Sporozoites of P. ovale from Anopheles stephensi, Anopheles gambiae, and Anopheles dirus were introduced into primary cultures of human hepatocytes, rat hepatocytes, and cultures of a human hepatoma clone, Hep 5 A-1 (69). Maturation only occurred in primary cultured human hepatocytes. Parasites developed to 60 µm in length by day 8. The exoerythocytic stages of P. ovale were subsequently grown in primary cultures of hepatocytes from Saimiri sciureus boliviensis monkeys following introduction of sporozoites dissected from A. dirus mosquitoes (75). The morphology and size of the liver stages were similar to those previously described from humans and chimpanzees. By day 7, parasites contained over 100 nuclei; by day 9, parasites had a mean diameter of 68 µm and contained mature merozoites.
Mosquito Host
Anopheles gambiae and
A. funestus are the likely natural vectors, based on enzyme-linked immunosorbent assay-based detection of infected mosquitoes (
9); Bray demonstrated their infection while working with chimpanzees in the Gambia (
11,
12). Experimentally,
A. atroparvus was shown to be an effective mosquito host and capable of transmitting the infection to humans (
38,
48,
49,
86,
88). Other proven experimental hosts are
A. albimanus (
53,
58,
59),
A. quadrimaculatus (
53,
59),
A. freeborni (
18),
A. maculatus (
18), and
A. subpictus (
36);
A. stephensi and
A. balabacensis balabacensis (=
A. dirus) have also been shown to be experimentally infected (
20). In studies with the Donaldson strain of
P. ovale,
A. quadrimaculatus was the most susceptible to infection, followed by
A. albimanus from the Florida Keys and
A. albimanus from Panama (
53).

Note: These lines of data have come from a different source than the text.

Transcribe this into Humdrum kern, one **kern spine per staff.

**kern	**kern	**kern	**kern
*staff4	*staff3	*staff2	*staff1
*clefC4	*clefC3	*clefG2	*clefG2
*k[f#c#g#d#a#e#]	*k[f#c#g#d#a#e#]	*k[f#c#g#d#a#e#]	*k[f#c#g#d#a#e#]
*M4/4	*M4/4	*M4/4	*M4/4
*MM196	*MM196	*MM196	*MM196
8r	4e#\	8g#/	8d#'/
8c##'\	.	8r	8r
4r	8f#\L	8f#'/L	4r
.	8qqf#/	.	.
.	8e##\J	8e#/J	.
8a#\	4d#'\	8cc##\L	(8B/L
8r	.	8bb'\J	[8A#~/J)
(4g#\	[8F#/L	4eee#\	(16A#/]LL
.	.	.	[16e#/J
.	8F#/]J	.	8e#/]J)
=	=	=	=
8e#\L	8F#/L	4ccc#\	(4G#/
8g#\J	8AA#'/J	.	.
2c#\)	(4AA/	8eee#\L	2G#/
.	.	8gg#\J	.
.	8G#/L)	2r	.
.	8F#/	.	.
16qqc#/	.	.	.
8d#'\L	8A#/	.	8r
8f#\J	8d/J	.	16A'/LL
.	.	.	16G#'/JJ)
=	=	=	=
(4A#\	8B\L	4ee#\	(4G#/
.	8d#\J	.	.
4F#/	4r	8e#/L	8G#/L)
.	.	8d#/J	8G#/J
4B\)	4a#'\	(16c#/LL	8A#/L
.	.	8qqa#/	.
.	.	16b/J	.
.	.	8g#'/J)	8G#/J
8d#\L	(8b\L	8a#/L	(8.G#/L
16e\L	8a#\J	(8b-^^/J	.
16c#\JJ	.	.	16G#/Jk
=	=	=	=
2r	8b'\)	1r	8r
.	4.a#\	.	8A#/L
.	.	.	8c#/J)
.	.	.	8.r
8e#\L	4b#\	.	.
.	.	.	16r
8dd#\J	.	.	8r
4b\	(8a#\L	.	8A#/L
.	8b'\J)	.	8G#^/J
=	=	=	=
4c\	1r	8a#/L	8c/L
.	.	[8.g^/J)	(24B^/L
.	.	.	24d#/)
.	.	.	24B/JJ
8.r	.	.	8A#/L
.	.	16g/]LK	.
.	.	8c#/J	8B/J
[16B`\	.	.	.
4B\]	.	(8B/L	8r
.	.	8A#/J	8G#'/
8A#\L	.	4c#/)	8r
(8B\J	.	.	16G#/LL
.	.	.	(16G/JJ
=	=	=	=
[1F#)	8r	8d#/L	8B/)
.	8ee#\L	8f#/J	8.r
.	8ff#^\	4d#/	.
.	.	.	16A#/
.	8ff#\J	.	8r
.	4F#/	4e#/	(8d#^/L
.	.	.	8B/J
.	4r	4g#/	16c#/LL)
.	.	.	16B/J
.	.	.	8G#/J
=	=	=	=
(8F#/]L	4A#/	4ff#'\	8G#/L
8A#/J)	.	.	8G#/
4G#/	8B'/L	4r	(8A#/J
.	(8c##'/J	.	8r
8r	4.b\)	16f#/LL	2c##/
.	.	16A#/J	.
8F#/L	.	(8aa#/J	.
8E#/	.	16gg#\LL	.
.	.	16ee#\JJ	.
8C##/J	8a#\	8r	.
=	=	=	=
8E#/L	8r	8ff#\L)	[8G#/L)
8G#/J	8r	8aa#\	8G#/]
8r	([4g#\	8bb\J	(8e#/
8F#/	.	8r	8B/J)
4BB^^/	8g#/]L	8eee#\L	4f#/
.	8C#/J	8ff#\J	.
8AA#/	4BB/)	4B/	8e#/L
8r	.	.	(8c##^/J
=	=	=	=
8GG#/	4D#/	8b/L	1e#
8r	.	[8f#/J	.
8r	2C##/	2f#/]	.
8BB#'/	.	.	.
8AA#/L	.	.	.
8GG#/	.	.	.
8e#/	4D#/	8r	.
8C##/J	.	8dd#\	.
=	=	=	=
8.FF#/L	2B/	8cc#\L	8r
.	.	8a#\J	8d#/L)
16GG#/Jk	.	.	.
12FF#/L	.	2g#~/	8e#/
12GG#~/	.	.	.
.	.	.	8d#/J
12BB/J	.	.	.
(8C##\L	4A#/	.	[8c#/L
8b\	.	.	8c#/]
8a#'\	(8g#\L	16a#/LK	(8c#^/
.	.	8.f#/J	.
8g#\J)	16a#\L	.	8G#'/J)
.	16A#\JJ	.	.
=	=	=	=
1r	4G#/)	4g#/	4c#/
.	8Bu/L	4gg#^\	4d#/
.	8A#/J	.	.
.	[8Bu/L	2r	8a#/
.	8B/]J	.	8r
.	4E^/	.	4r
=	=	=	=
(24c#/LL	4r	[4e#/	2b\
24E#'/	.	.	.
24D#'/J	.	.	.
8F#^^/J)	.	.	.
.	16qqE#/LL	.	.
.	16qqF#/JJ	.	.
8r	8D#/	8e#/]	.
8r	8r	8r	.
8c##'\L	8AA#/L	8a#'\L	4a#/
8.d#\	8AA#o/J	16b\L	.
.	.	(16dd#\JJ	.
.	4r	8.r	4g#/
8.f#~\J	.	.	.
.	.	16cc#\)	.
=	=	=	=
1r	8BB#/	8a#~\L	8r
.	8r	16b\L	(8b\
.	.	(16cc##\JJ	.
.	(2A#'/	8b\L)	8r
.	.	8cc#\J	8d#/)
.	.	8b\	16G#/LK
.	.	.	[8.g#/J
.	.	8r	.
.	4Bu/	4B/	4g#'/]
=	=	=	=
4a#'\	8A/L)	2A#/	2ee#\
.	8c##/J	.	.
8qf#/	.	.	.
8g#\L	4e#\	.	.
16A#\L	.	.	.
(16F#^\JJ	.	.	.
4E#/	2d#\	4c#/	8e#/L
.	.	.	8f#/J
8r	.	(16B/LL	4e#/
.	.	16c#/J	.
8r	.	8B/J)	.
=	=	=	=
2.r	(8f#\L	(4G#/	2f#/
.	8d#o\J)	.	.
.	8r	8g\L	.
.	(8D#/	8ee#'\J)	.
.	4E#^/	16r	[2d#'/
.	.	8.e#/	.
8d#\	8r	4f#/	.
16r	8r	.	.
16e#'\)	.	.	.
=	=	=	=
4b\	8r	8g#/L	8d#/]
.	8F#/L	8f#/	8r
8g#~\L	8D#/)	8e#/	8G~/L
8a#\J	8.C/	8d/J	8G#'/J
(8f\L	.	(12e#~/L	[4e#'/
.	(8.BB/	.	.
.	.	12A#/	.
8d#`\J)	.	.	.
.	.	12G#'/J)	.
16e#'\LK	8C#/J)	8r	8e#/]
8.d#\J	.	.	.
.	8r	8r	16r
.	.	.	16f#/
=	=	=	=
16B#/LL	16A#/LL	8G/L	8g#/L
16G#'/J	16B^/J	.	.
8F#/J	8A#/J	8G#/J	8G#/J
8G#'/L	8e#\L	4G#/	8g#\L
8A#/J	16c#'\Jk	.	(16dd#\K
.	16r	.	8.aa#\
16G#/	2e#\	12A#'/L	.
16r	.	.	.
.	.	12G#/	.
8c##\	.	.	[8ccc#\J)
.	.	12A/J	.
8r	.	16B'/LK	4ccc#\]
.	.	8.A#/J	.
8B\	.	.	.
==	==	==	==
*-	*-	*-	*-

In comparative studies with the West African strain,
A. stephensi was the most susceptible, followed by
A. freeborni,
A. dirus,
A. quadrimaculatus,
A. maculatus, and
A. albimanus (
20).
Anopheles farauti has also been experimentally infected with
P. ovale (
29).
The comparative rate of oocyst development of P. ovale in five species of anopheline mosquitoes (Anopheles balabacensis [= A. dirus], A. maculatus, A. freeborni, A. quadrimaculatus and A. stephensi) was determined (24). When held at 25°C, sporozoites were present in the salivary glands after 13 to 14 days. The mean diameter measurements of oocysts indicated that P. ovale was smaller than P. vivax and P. schwetzi (a parasite of chimpanzees and gorillas). A line of A. gambiae refractory for infection with P. cynomolgi was fed through a membrane on heparinized blood from a chimpanzee infected with P. ovale (21). There was 66% encapsulation of oocysts in the refractory line versus none in the susceptible line.
The development of monoclonal antibodies to detect mosquitoes infected with P. ovale has allowed a number of longitudinal entomological studies to determine the presence and biology of vectors of this parasite. Konate et al. (61) conducted a longitudinal survey in Senegal of Anopheles gambiae sensu lato and A. funestus in an area of Sudan-type savanna. Sporozoite typing indicated that 8.2% of the infected salivary glands were infected with P. ovale. This was calculated to represent eight infective bites per human the first year of observation and 25 infective bites the second year. In another report on the same study (95) it was estimated that the inoculation rate for P. ovale was 0.04 infective bites per person per night.